_The task_
Your answer should consist of each line below that contains the string "from".

Collected data entries:
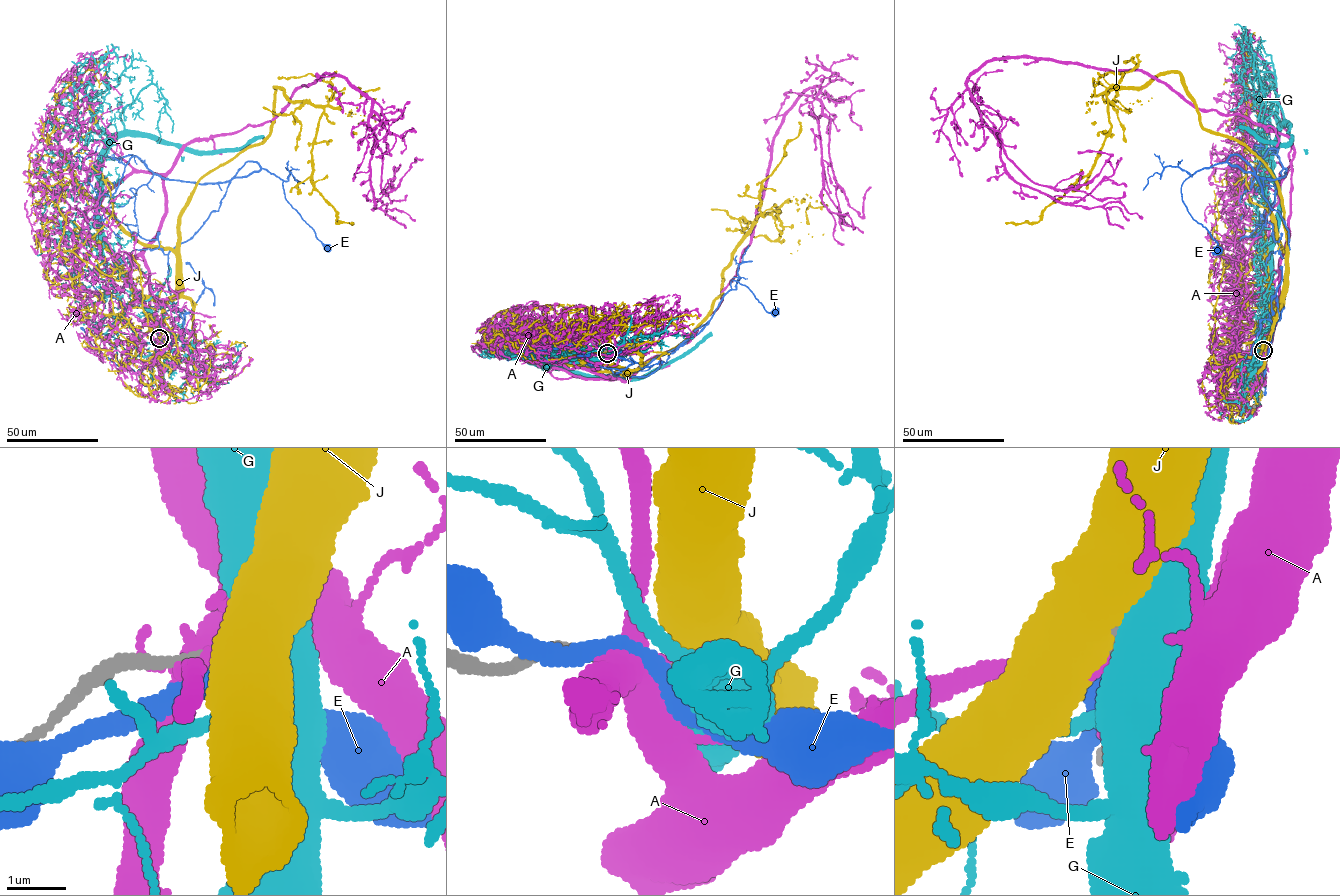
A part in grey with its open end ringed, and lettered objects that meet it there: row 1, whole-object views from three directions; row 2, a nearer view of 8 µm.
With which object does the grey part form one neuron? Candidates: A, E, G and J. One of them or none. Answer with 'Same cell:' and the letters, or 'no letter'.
Same cell: no letter

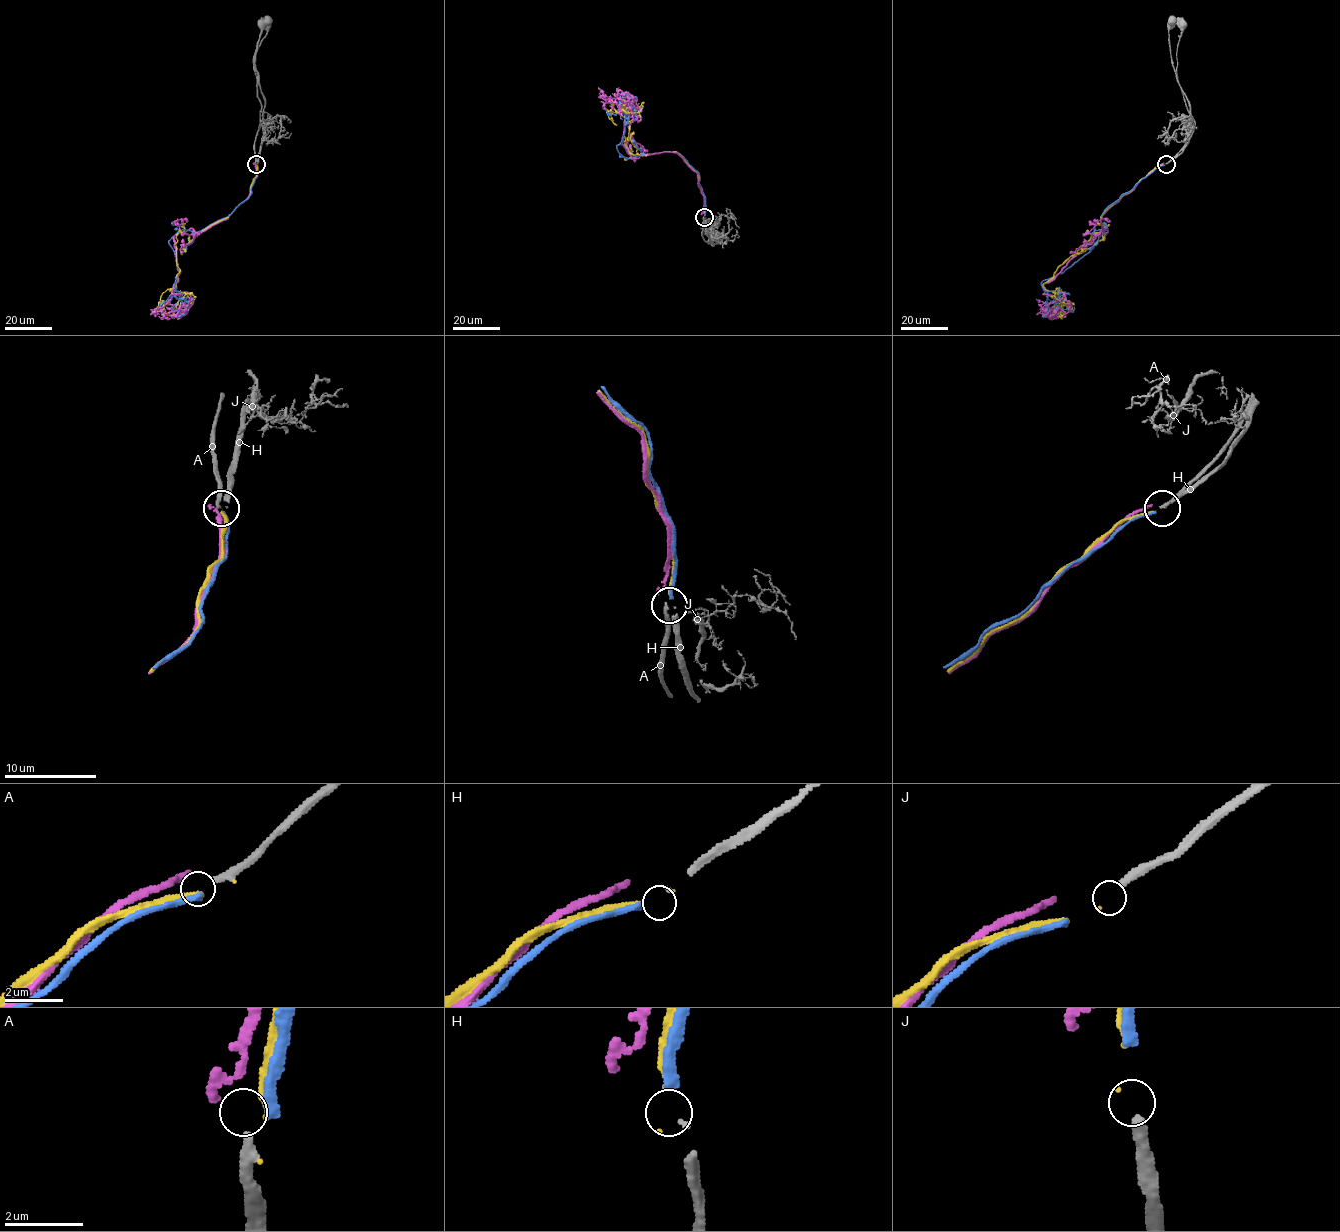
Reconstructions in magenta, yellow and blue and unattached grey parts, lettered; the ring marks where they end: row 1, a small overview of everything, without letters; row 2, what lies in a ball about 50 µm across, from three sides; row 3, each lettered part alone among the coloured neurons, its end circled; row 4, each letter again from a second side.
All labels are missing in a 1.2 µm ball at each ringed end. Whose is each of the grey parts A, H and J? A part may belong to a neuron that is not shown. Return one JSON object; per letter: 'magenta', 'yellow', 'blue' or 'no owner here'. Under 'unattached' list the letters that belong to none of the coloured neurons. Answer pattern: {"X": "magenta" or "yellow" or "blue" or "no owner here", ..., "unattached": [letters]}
{"A": "no owner here", "H": "blue", "J": "yellow", "unattached": ["A"]}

_Answer section_
A part in grey with its open end ringed, and lettered objects that meet it there: row 1, whole-object views from three directions; row 2, a nearer view of 8 µm.
Reconstructions in magenta, yellow and blue and unattached grey parts, lettered; the ring marks where they end: row 1, a small overview of everything, without letters; row 2, what lies in a ball about 50 µm across, from three sides; row 3, each lettered part alone among the coloured neurons, its end circled; row 4, each letter again from a second side.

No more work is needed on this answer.